El aprendizaje cultural, literario, musical y de idiomas refinados, símbolos de la cultura, como el francés y el italiano, a precios elevadísimos para los presupuestos de quienes ganan sueldos miserables, agregado a la práctica de golf, equitación, clases de cocina y otras actividades, constituye el andamiaje en el que se aspira a construir una vida elitista, una vida de ensueño y de felicidad, según el criterio generalizado de quienes no tienen la oportunidad de mirar de cerca estos impostores y mentirosos sociales.

La vida de casa para ella y la atareada y estresante vida para él, conforman el presunto idilio matrimonial en el que el automóvil de alta gama es el símbolo masculino y los abrigos de pieles finas en conjunto con los perfumes de las casa más famosas del mundo, zapatos elegantes, bolsos, relojes y pulseras que adornan un cuerpo trabajado en el gimnasio y pasado por el quirófano, enmarcan del modo de vida de estos aparentes privilegiados por la vida. Compartir tardes de juegos o tertulias en elegantes lugares para hablar de sus penas e inquietudes y paliar su vida falsa y vacía es la costumbre de las mujeres esposas de quienes pertenecen a esos círculos cerrados y antipáticos del jet set mundial.
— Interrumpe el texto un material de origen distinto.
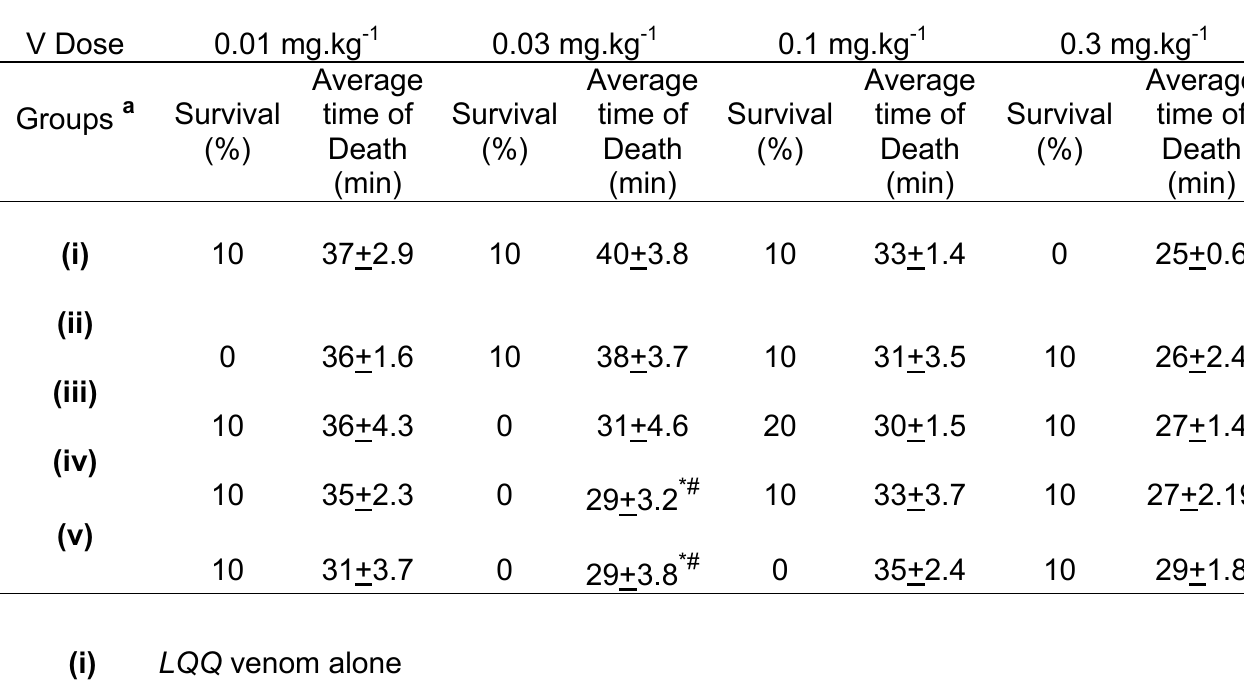
Table 6: Percent survival and average time of death of mice intravenously injected with verapamil (V) at different times before and after LQQ venom (300 (cid:80) g.kg -1 ,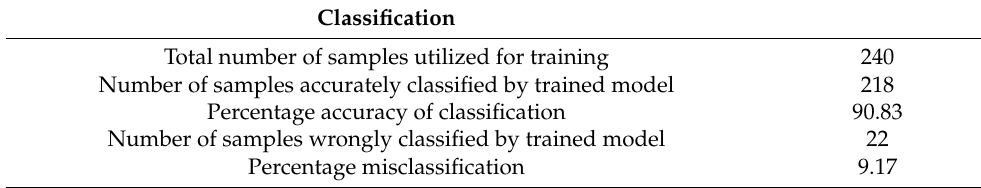
Table 8. Classification results summary considering blind dataset.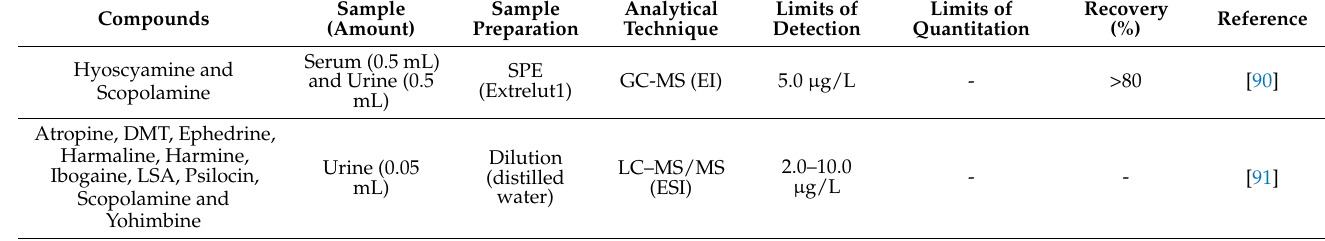
Table 4. Analytical methods for the determination of the main components of Datura stramonium and Mandragora officinarum . Compounds Sample (Amount) Sample Preparation Analytical Technique Limits of Detection Limits of Quantitation Serum (0.5 mL) Hyoscyamine and and Urine Scopolamine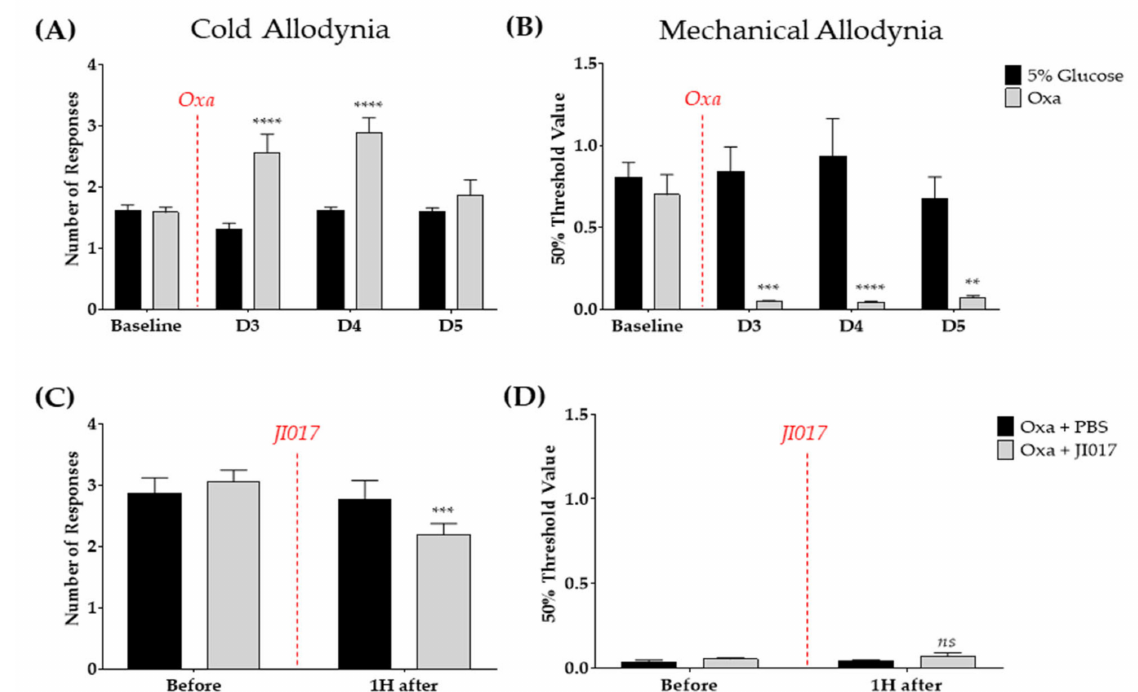
Figure 1. Oxaliplatin-induced cold and mechanical allodynia and the efficacy of JI017 on oxaliplatin-induced neuropathic pain. Changes in the behavioral response to acetone drop ( A , C ) and von Frey ( B , D ) stimulations were observed from day 3 (D3) to D5 after the oxaliplatin injection. On D4 after the oxaliplatin injection, when the cold and mechanical allodynia were significantly induced, JI017 or phosphate-buffered saline (PBS, control) were orally administered to the mice ( C , D ). The 5% glucose (intraperitoneal—i.p.) solution was used as a vehicle of oxaliplatin (6 mg/kg, i.p.) ( A , B ). PBS (per os—p.o.) solution was administered as control for JI017 (500 mg/kg, p.o.) ( C , D ). Baseline—before the administration of oxaliplatin or 5% glucose ( A , B ). Before—before JI017 or PBS treatment 4 days after oxaliplatin injection ( C , D ). Oxa—oxaliplatin. 5% glucose: n = 6, Oxa: n = 6, Oxa + PBS: n = 5, Oxa + JI017: n = 6. ns—non-significant, ** p < 0.01, *** p < 0.001, **** p < 0.0001 vs. 5% glucose or Oxa + PBS with two-way ANOVA followed by Sidak’s post-test for multiple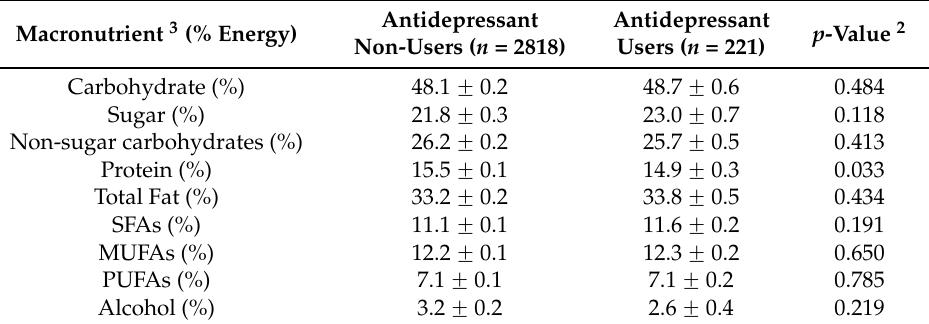
Table 2. Diet Composition by Antidepressant use from the 2005–2006 NHANES.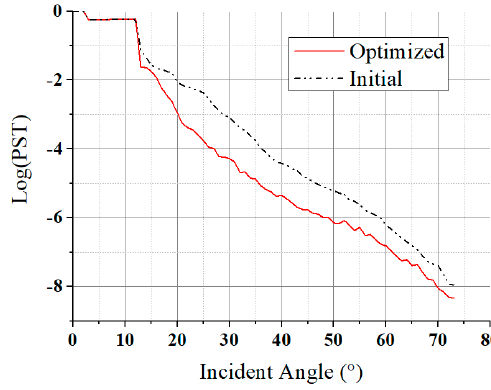
Figure 11. Evaluation of lens stray light after optimization.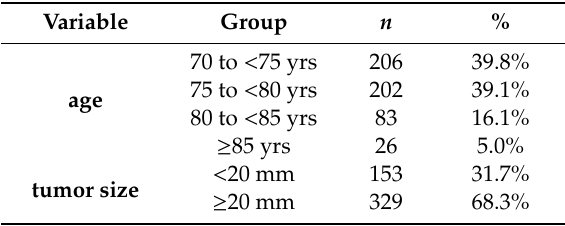
Table 1. Summary of patient characteristics ( n = 517).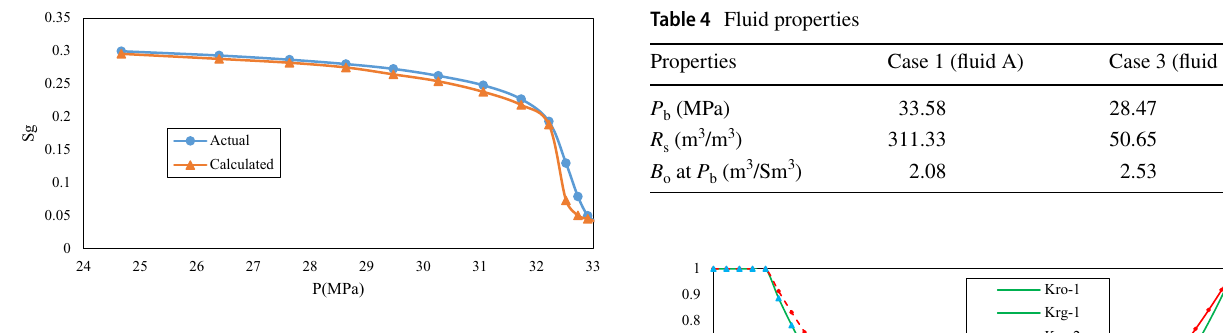
Fig. 10 Actual (model) and estimated saturation profile near the well- bore at the end of DD test (case 1)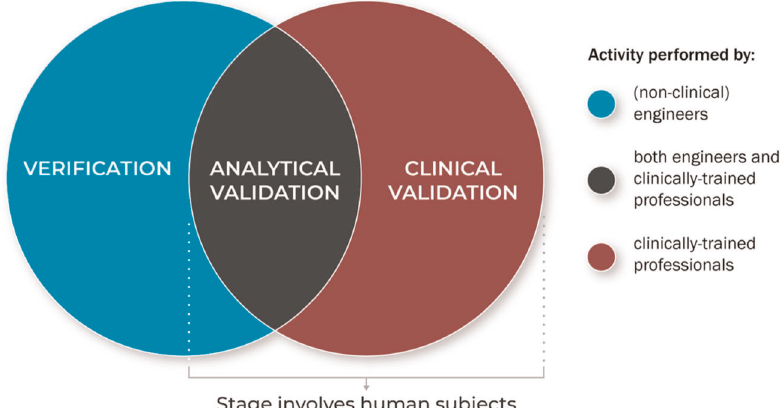
Fig. 4 The role of the different disciplinary experts in the V3 process: Veri fi cation, analytical validation, and clinical validation processes are typically conducted by experts across disciplines and domains. V3 processes are typically conducted by experts across disciplines and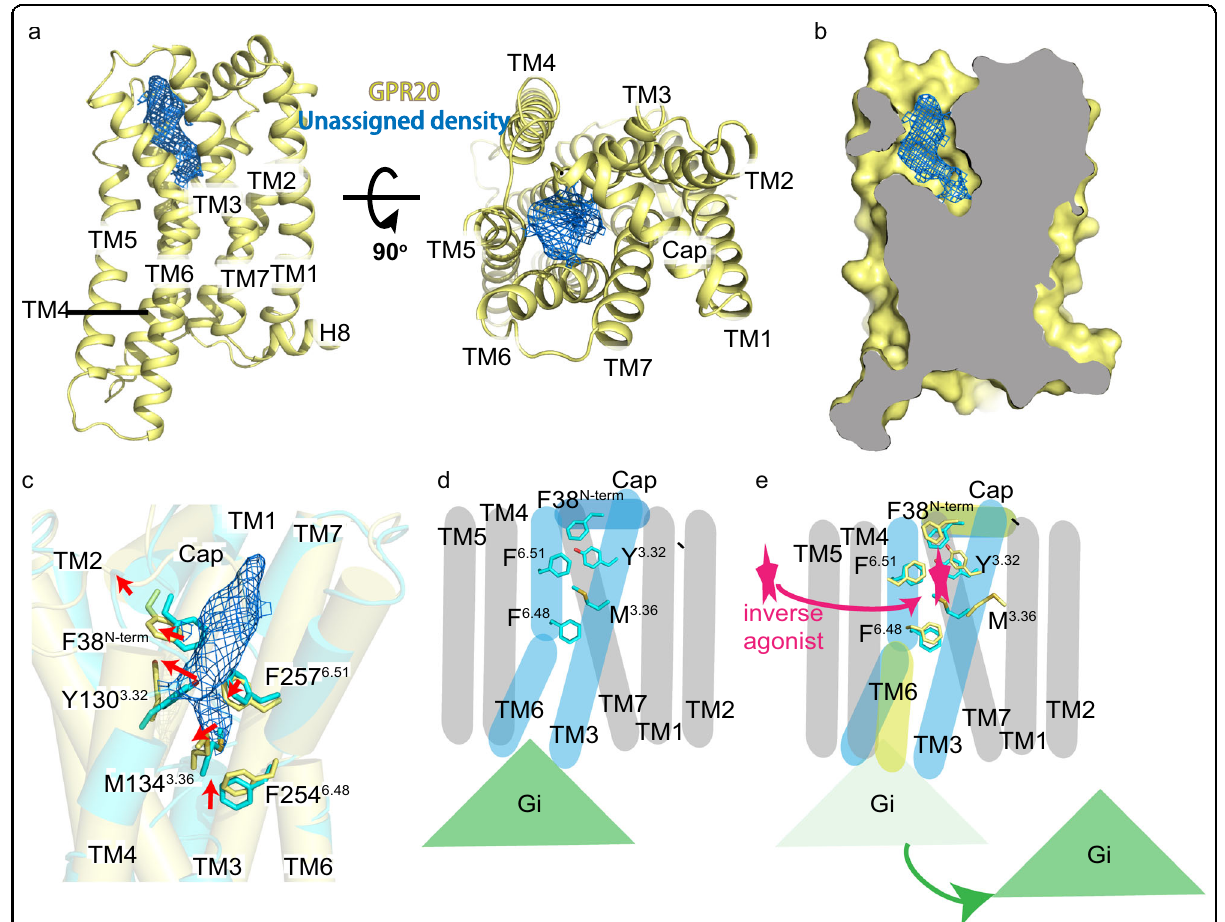
Fig. 6 Unassigned density in the orthosteric pocket. a Two orthogonal views of the cartoon representation of GPR20 in yellow. The unassigned electron density observed in the canonical orthosteric pocket of GPR20 in the Gi-free GPR20-Fab046 complex is shown as a blue mesh. b A cross- section view of GPR20 in the GPR20-Fab046 structure (yellow) to show the shape complementarity of the unassigned electron density (blue mesh) with the orthosteric pocket. c Overlay between GPR20-Fab046 (yellow, unassigned density shown as a blue mesh) and GPR20-Gi-Fab046 (cyan) structures. Key residues of the hydrophobic network are shown as sticks. d , e Working model of putative activation mechanism for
Pasar vacaciones en lugares de moda, preferiblemente en islas distantes del ruido citadino, con hijos incluidos y lugar de encuentro de sus pares, es el ocio practicado por quienes además de fortuna poseen o creen posees status, carisma y prestigio sociales. Se ufanan de llevar una vida superior a la de la realeza y en realidad más mundana que la de princesas y reinas. Se muestran en revistas de chismes o en programas de televisión mientras que otros de más bajo linaje han de contentarse con practicar narcisismo social o través de las redes sociales. Pero ni la vida del ejecutivo es color de rosas, ni la de mujeres y hombres de alta clase son dignas de envidiar. A ellos quieren parecerse y sus vidas imitar centenares de miles de personas de hoy, arrastrados y embrujados por esa burbuja de felicidad falsa que pretenden vendernos los apologistas de los ricos, bellos y famosos, aglutinados en periodistas de farándula, modistas, programas de radio y televisión de chismes y cotilleos, que además de agradarles les resulta un negocio próspero. El trato dado por estos ventiladores de vanidades, superficialidades y vida ociosa a sus íconos los endiosa a la vez que sirve de delimitación de clase con otros que no pasan de ser vulgares imitadores. La jerarquización que le permite al de alta clase creerse y sentirse respetado, admirado, y servido, pero también odiado y envidiado, juega un papel en esa lucha de egos, posiciones y distinciones que es la vida de quienes se presumen individuos exóticos, aves raras, singulares, únicos e inimitables. La categoría y estilo que se ufanan tener no es más que un papel en la comedia de la vida que en la historia de la humanidad siempre ha existido.

¡Pobres de aquellos que deslumbran por esta vida frívola, hueca, huera, vacía y patética!